___ Material for the task
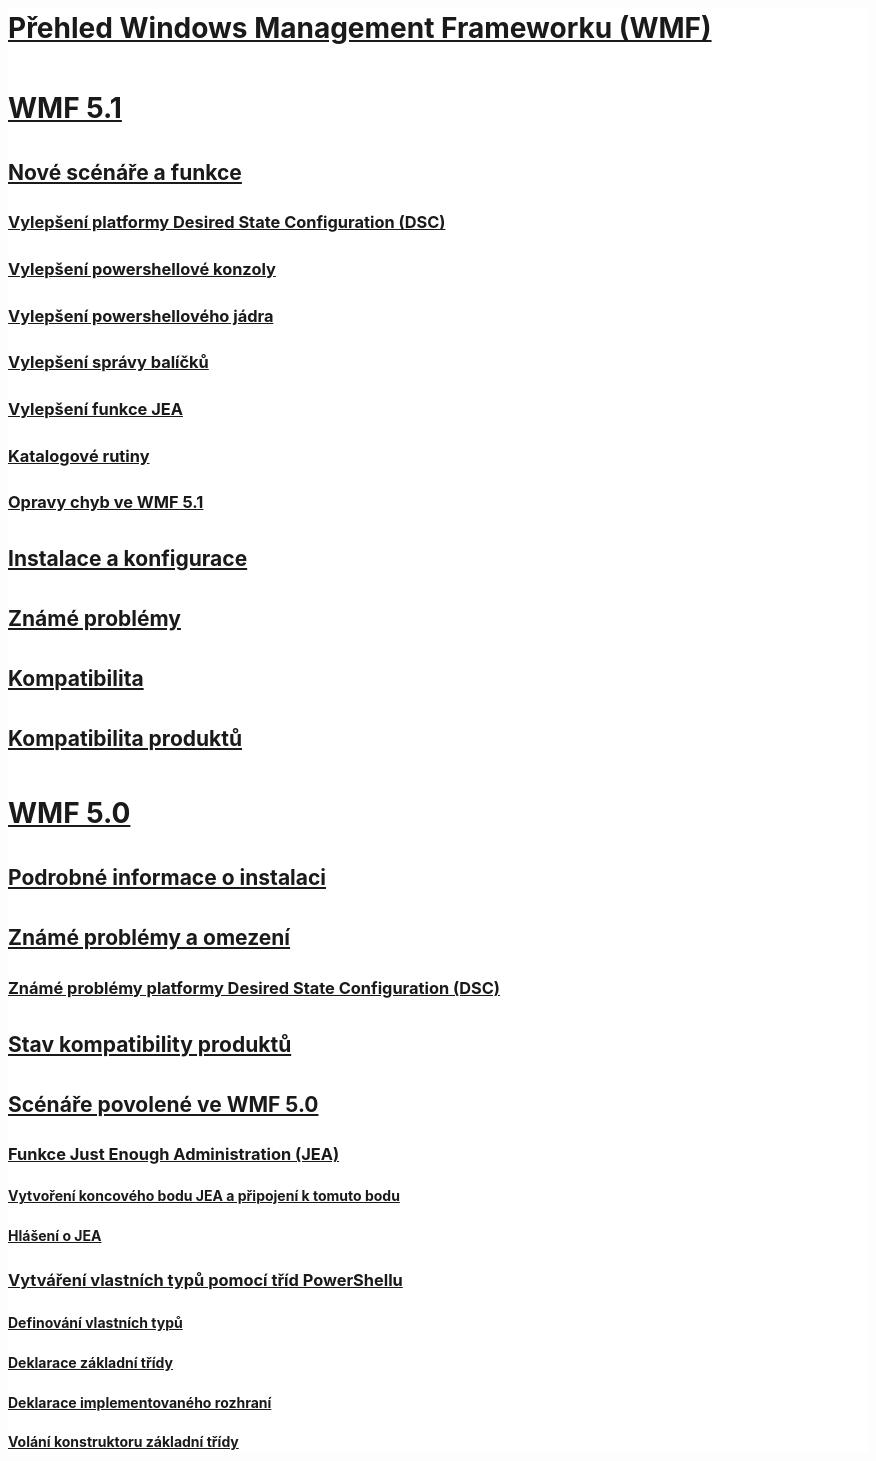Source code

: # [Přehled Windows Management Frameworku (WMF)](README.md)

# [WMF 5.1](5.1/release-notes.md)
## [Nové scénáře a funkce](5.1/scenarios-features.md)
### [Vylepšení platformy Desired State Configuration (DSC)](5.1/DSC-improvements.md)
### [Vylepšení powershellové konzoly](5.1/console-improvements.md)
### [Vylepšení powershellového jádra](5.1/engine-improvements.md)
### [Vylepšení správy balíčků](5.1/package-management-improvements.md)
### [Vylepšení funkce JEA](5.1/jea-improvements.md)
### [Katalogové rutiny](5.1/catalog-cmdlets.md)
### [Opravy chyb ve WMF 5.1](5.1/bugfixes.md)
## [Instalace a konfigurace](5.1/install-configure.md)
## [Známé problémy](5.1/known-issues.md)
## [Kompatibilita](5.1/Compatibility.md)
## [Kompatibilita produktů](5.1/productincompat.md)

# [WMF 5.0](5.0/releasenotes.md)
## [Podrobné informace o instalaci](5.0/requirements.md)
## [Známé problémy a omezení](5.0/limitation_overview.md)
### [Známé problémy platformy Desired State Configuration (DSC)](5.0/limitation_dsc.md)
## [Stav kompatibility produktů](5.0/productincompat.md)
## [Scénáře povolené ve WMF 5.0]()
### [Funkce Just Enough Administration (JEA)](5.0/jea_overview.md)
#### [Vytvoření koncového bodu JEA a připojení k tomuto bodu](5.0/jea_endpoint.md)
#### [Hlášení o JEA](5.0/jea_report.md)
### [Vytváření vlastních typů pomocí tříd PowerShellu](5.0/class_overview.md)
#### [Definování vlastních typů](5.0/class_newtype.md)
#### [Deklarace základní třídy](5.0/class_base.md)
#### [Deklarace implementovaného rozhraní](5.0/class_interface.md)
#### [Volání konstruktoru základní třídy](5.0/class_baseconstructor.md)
______
___ Material for the task
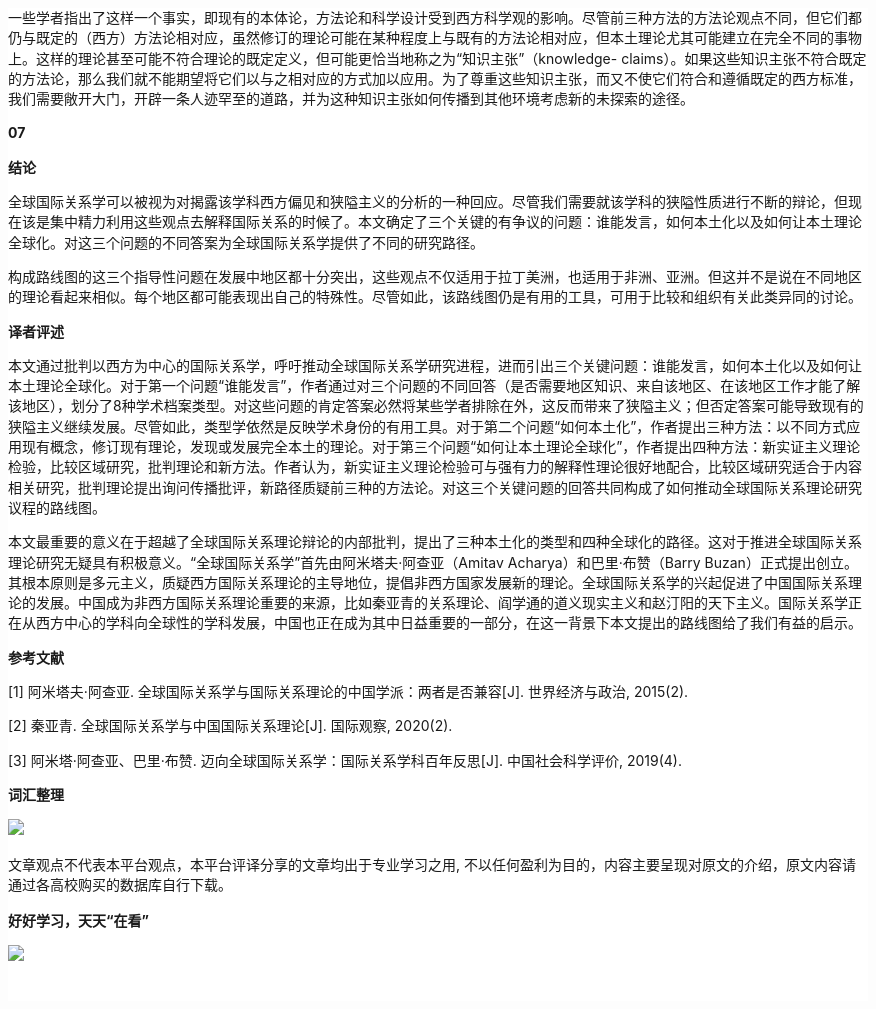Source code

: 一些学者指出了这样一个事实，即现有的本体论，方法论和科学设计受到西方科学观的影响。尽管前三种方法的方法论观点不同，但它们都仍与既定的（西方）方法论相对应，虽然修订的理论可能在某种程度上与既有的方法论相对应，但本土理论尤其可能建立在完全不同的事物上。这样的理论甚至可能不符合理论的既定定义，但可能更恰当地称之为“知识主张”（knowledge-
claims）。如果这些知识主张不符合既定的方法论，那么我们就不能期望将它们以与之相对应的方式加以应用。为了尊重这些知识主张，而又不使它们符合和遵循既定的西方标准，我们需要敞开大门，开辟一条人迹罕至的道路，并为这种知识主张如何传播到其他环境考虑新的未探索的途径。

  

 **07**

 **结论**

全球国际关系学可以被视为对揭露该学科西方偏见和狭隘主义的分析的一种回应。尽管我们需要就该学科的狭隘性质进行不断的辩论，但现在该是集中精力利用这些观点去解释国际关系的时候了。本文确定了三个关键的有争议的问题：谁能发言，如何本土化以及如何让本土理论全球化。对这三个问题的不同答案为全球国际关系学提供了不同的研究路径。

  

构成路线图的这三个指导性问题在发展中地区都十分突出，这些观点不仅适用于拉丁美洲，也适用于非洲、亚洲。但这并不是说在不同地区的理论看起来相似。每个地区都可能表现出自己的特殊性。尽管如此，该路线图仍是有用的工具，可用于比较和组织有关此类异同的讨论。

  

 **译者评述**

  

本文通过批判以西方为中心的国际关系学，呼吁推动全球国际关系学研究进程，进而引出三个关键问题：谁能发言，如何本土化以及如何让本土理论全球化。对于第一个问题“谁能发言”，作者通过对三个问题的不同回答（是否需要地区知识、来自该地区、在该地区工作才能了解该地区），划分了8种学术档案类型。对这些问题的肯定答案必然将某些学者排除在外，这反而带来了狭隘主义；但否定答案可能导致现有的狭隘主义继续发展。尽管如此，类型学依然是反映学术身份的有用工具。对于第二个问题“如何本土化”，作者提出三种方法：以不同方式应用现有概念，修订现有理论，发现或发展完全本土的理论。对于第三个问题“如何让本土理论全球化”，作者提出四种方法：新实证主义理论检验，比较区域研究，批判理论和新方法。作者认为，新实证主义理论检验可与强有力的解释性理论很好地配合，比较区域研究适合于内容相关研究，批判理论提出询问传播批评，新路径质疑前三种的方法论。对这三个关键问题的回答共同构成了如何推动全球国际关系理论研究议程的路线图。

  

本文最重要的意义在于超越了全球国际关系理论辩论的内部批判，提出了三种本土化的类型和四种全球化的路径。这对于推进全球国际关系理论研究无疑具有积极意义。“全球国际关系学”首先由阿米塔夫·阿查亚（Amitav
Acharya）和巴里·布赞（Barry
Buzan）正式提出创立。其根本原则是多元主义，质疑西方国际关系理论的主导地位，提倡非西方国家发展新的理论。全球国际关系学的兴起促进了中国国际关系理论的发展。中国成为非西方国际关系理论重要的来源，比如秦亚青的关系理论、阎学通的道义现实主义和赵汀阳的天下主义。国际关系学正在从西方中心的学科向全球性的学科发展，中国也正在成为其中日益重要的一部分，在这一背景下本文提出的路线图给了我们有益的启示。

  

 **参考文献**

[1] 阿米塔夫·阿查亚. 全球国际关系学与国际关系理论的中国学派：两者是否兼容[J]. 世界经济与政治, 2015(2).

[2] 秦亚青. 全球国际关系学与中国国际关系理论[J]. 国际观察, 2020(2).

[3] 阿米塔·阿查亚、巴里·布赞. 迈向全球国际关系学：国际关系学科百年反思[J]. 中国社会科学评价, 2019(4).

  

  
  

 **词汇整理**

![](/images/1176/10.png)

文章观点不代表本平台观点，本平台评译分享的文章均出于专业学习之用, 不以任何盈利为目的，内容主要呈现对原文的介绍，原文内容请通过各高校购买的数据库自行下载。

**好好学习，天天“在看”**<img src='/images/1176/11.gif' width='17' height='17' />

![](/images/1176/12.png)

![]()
______
• [Instruction]
Your answer must be the lines above from the one containing "claims）。如果这些知识" to the one containing "[1] 阿米塔夫·阿查亚. 全球国际关系学与国际关系理论的中国学派：两者是否兼容[J].", both included, restated word for word.

• [Response area]
claims）。如果这些知识主张不符合既定的方法论，那么我们就不能期望将它们以与之相对应的方式加以应用。为了尊重这些知识主张，而又不使它们符合和遵循既定的西方标准，我们需要敞开大门，开辟一条人迹罕至的道路，并为这种知识主张如何传播到其他环境考虑新的未探索的途径。

  

 **07**

 **结论**

全球国际关系学可以被视为对揭露该学科西方偏见和狭隘主义的分析的一种回应。尽管我们需要就该学科的狭隘性质进行不断的辩论，但现在该是集中精力利用这些观点去解释国际关系的时候了。本文确定了三个关键的有争议的问题：谁能发言，如何本土化以及如何让本土理论全球化。对这三个问题的不同答案为全球国际关系学提供了不同的研究路径。

  

构成路线图的这三个指导性问题在发展中地区都十分突出，这些观点不仅适用于拉丁美洲，也适用于非洲、亚洲。但这并不是说在不同地区的理论看起来相似。每个地区都可能表现出自己的特殊性。尽管如此，该路线图仍是有用的工具，可用于比较和组织有关此类异同的讨论。

  

 **译者评述**

  

本文通过批判以西方为中心的国际关系学，呼吁推动全球国际关系学研究进程，进而引出三个关键问题：谁能发言，如何本土化以及如何让本土理论全球化。对于第一个问题“谁能发言”，作者通过对三个问题的不同回答（是否需要地区知识、来自该地区、在该地区工作才能了解该地区），划分了8种学术档案类型。对这些问题的肯定答案必然将某些学者排除在外，这反而带来了狭隘主义；但否定答案可能导致现有的狭隘主义继续发展。尽管如此，类型学依然是反映学术身份的有用工具。对于第二个问题“如何本土化”，作者提出三种方法：以不同方式应用现有概念，修订现有理论，发现或发展完全本土的理论。对于第三个问题“如何让本土理论全球化”，作者提出四种方法：新实证主义理论检验，比较区域研究，批判理论和新方法。作者认为，新实证主义理论检验可与强有力的解释性理论很好地配合，比较区域研究适合于内容相关研究，批判理论提出询问传播批评，新路径质疑前三种的方法论。对这三个关键问题的回答共同构成了如何推动全球国际关系理论研究议程的路线图。

  

本文最重要的意义在于超越了全球国际关系理论辩论的内部批判，提出了三种本土化的类型和四种全球化的路径。这对于推进全球国际关系理论研究无疑具有积极意义。“全球国际关系学”首先由阿米塔夫·阿查亚（Amitav
Acharya）和巴里·布赞（Barry
Buzan）正式提出创立。其根本原则是多元主义，质疑西方国际关系理论的主导地位，提倡非西方国家发展新的理论。全球国际关系学的兴起促进了中国国际关系理论的发展。中国成为非西方国际关系理论重要的来源，比如秦亚青的关系理论、阎学通的道义现实主义和赵汀阳的天下主义。国际关系学正在从西方中心的学科向全球性的学科发展，中国也正在成为其中日益重要的一部分，在这一背景下本文提出的路线图给了我们有益的启示。

  

 **参考文献**

[1] 阿米塔夫·阿查亚. 全球国际关系学与国际关系理论的中国学派：两者是否兼容[J]. 世界经济与政治, 2015(2).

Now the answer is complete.